一般講演(口頭発表) D2-05 (Oral presentation)

鳥類の種子散布における群集間ネットワークの長期的動態

*大河原恭祐(金沢大・自然システム・生物),木村一也(金沢大・地域連携センター),庄藤瑞英(金沢大・自然システム・生物),松平有加(金沢大・自然システム・生物)
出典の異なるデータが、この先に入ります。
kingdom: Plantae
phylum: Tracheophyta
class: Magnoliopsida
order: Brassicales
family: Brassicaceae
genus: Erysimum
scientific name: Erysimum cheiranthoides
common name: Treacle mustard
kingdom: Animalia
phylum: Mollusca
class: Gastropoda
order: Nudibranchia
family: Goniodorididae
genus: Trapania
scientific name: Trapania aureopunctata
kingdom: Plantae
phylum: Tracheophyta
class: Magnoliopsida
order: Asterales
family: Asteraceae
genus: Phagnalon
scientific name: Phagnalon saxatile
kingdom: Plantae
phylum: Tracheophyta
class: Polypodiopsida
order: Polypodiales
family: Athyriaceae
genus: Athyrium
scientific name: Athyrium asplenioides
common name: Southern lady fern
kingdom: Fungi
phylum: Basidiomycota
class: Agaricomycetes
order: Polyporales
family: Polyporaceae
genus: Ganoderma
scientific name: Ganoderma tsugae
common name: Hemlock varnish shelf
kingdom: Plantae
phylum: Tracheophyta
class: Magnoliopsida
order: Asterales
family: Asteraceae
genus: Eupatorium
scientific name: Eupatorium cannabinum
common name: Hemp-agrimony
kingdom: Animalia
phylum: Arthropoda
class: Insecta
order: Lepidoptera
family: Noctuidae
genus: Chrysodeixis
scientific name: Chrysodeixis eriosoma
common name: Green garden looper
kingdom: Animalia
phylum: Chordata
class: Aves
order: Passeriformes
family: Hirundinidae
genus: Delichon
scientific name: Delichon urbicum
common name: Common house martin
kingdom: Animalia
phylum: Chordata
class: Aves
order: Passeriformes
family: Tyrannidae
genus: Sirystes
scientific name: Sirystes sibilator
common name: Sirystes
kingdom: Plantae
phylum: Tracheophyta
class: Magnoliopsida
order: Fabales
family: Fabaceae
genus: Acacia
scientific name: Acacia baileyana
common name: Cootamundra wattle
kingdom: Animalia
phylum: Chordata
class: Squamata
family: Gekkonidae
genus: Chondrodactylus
果実性食性の鳥種と大型果実を生産する植物種との間には被食型種子散布を通じた共生関係が成立しやすい。日本では秋に多くの果実食性鳥種が渡りのために飛来し、また同じ時期に多くの木本植物が果実を成熟させ、その種子が散布されている。この散布者としての渡り鳥群集の研究例から、この群集間ネットワークの構造は鳥の種構成や飛来数で変化し、特に植物群集の果実生産パターンに大きく依存していると考えられる。演者は2005年から2015年にかけて福井県越前市織田山で行われている鳥類標識調査にて、捕獲された果実食性鳥種の糞や吐き出し物に含まれていた種子の種類や頻度の観察を行ってきた。今回、その相互関係とネットワーク構造の変化を調べ、それらに影響を与える要因について解析を行った。総計24種の鳥種から種子の入った排泄物サンプル1661個が採集され、それらから62種2208例の植物種子が確認された。主要な種子運搬種はシロハラ、マミチャジナイ、メジロの3種で、全運搬例の79.8%はこの3種で占められていた。一方、植物側もタラノキ、カラスザンショウなど6種が全運搬例の71.5%を占めており、両群集間の関係は入れ子型構造を示した。また植生調査から調査地周辺の植物種の多くが隔年で果実を生産し、野外果実量は増減を繰り返していたが、果実量の多い年と比較して少ない年では種子運搬頻度は高く、入れ子構造度も高くなる傾向がみられた。この事から少なくとも野外果実量が鳥群集と植物群集間のネットワーク構造に影響を与える要因の1であることが示唆された。しかし鳥種の果実選好性の変化など他の要因も関係していると思われる。